The Great Salt Lake (GSL) is an under-researched and largely unknown salt water lake. The Great Salt Lake spans about 75 miles long, and 28 miles wide, covers 1,700 square miles and is the largest saltwater lake in the western hemisphere. The GSL is considered a terminal lake because it does not reach the ocean. The water that feeds into GSL, starts in the Wasatch Mountains, traveling down the seven canyons and stopping at the lake. The fresh water sources that feed into the lake are the Bear River, Weber River, and the Jordan River. These tributary rivers continually bring minerals and small amounts of salt dissolved into GSL. When the water evaporates, it leaves those minerals and salt, resulting in saltier water over time. The salinity of GSL varies widely across its expanse—the north arm of the lake averages at 28% salinity and the south arm of the lake average at 12%. The GSL is 3-to-5 times saltier than the ocean.

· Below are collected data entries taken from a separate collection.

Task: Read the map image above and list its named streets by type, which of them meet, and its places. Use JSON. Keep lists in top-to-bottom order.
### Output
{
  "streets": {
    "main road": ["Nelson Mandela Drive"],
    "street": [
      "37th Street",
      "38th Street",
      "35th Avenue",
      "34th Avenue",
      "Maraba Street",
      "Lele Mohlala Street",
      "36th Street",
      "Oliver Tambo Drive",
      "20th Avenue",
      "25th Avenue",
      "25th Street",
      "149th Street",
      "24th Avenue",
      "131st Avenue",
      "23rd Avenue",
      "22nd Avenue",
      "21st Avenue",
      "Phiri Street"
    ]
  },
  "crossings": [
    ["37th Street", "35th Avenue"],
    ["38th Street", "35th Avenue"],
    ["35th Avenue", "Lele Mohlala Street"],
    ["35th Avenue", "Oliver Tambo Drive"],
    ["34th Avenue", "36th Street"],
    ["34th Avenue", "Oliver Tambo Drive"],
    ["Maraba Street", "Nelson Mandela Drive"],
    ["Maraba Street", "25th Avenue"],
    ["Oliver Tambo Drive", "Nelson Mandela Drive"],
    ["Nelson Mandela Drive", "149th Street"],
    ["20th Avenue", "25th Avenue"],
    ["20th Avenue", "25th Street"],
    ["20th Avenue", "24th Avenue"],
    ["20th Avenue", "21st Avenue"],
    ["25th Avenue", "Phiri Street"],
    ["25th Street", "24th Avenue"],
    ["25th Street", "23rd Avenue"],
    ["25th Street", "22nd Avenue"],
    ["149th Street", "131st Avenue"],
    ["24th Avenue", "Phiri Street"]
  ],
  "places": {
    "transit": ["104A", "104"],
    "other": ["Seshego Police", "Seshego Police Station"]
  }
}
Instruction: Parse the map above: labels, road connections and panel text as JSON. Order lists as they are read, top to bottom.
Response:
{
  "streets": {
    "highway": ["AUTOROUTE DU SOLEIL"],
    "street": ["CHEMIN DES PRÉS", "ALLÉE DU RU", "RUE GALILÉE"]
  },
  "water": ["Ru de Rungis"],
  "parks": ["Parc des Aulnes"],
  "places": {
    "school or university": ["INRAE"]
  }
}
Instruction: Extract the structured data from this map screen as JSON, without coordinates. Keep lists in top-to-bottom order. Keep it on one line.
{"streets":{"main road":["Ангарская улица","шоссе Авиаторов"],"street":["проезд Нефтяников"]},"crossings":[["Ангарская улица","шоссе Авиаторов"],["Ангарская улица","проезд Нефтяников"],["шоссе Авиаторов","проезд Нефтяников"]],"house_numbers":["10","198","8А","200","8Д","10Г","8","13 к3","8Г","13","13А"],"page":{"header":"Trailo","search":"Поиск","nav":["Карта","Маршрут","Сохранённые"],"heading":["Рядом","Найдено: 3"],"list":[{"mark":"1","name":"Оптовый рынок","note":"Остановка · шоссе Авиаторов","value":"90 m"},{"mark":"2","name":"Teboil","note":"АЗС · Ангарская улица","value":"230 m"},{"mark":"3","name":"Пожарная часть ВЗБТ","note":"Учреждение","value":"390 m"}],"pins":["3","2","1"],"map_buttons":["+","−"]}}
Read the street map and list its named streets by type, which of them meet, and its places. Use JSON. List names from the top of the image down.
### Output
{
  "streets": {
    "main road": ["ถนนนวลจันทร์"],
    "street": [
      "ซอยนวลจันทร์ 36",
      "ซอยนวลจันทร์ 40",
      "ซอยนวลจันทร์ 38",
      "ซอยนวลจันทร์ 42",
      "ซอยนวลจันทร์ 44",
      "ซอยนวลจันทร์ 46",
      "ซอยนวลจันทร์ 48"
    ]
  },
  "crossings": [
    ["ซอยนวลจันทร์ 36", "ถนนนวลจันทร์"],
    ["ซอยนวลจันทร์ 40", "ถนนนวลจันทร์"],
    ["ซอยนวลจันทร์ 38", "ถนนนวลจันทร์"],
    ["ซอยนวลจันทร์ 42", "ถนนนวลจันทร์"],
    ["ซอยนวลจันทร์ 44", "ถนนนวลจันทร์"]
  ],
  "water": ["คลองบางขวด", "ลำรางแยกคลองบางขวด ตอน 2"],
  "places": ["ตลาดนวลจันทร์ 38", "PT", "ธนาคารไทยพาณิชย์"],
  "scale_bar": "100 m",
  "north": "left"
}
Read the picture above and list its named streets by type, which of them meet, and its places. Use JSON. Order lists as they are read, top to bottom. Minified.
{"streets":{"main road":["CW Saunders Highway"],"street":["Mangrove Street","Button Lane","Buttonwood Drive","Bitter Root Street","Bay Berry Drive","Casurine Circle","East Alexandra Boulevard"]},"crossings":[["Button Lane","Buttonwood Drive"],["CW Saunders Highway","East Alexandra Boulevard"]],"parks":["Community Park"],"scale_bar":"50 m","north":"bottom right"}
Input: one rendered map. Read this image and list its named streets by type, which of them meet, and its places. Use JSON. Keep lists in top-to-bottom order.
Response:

The watershed around the Great Salt Lake spans over 21,000 square miles and is home to millions of birds each year. These migratory birds stop at GSL to feed, nest, and rest before migrating to their next location. Every year, millions of birds from 257 different species rely on the Great Salt Lake.
The Great Salt Lake has a diverse ecosystem that is continually changing. Many species of plants, invertebrates, reptiles, amphibians, mammals, and birds rely on this lake for survival.